Go to www.the12volt.com and click on the "Diagrams" tab.
Scroll all the way to the bottom of the page where the last box of links are.
In this box you will find how to convert a momentary pulse to a constant pulse.
This takes a single negative pulse and converts it to a constant +12 volts output. In this same box it will also tell you how to convert +12 volts to a ground. So simply put the two together and you get a momentary negative pulse which creates a constant negative pulse. Just connect the momentary input to your factory alarm arm (green wire with a red stripe located in the driver kick panel) to the input wire on the 530t and the rest is magic. When you arm the alarm the windows go up.
PS: I was going to do a diagram but the computer here at work is very limited. Sorry!
Go to www.the12volt.com and click on the "Diagrams" tab.

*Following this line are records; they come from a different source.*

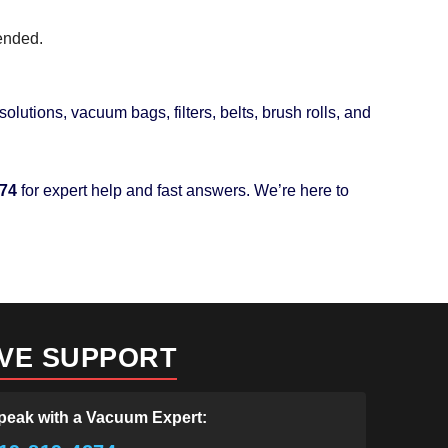
mended.
olutions, vacuum bags, filters, belts, brush rolls, and
274
for expert help and fast answers. We’re here to
IVE SUPPORT
peak with a Vacuum Expert:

Scroll all the way to the bottom of the page where the last box of links are.
In this box you will find how to convert a momentary pulse to a constant pulse.
This takes a single negative pulse and converts it to a constant +12 volts output. In this same box it will also tell you how to convert +12 volts to a ground. So simply put the two together and you get a momentary negative pulse which creates a constant negative pulse. Just connect the momentary input to your factory alarm arm (green wire with a red stripe located in the driver kick panel) to the input wire on the 530t and the rest is magic. When you arm the alarm the windows go up.

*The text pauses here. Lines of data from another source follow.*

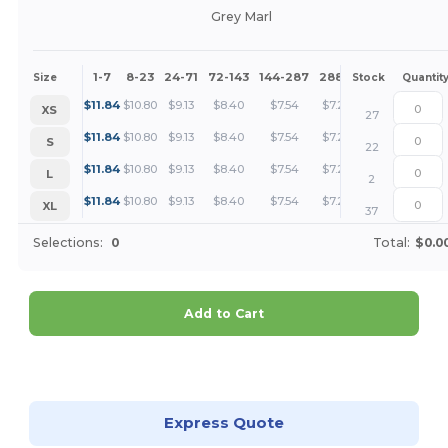
Grey Marl
1-7
8-23
24-71
72-143
144-287
288 +
More
Size
Stock
Quantit
+
$
11.84
$
10.80
$
9.13
$
8.40
$
7.54
$
7.26
XS
27
+
$
11.84
$
10.80
$
9.13
$
8.40
$
7.54
$
7.26
S
22
+
$
11.84
$
10.80
$
9.13
$
8.40
$
7.54
$
7.26
L
2
+
$
11.84
$
10.80
$
9.13
$
8.40
$
7.54
$
7.26
XL
37
Selections:
0
Total:
$0.0
Add to Cart
Customize it!
Express Quote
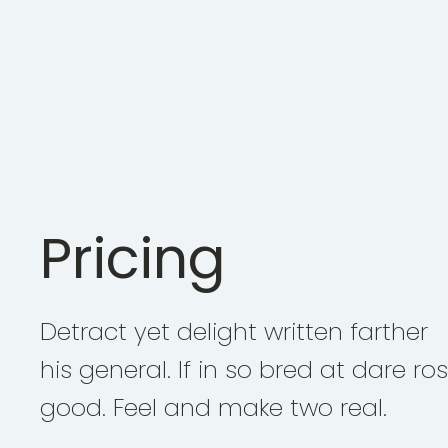
Pricing
Detract yet delight written farther
his general. If in so bred at dare ro
good. Feel and make two real.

PS: I was going to do a diagram but the computer here at work is very limited. Sorry!
#72
Actually the 530t doesn't work like this. The - when armed needs signal until the windows are all the way up. It is not a pulse. I checked this out when i did the install this afternoon. To make it work with just factory i used the PAC-audio TR-7. This device is a programmable trigger module. I set it up to take a double pulse input and output a steady signal for 5 secs. It has seperate wires for + and - inputs and outputs so it doesn't matter what type of signal you feed it or what it will output. So i used the Factory door lock pulse signal that goes to the door lock actuator. This is a Red/Blue wire in the connector on the lower left of the drivers door. I hooked this to the green (+ input) of the TR-7. I also hooked the TR-7 white (- output) to the orange (- when armed) of the 530t. The only other thing i did different was to use the orange wire on the Bose Amp for power since this is always on. It works like a charm. When you double tap the lock on the doors within 5 secs the windows go up.

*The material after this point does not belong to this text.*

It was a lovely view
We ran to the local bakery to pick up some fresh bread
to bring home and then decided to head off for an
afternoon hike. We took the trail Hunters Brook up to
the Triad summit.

I plan on getting another TR-7 and hooking this to the unlock signal (red wire one down from unlock). This one will be set up for triple signal and 5 sec out. So if i triple unlock the doors the windows go down.
I plan on getting another TR-7 and hooking this to the unlock signal (red wire one down from unlock). This one will be set up for triple signal and 5 sec out. So if i triple unlock the doors the windows go down.
#75
Anyone install a 530 or 529 for the sunroof yet? I got it all hooked up but something is wrong. When i open or close the module clicks on then right back off. So it opens all the way because of the factory one touch for the sunroof, but it only moves a little bit for each time you hit the close button.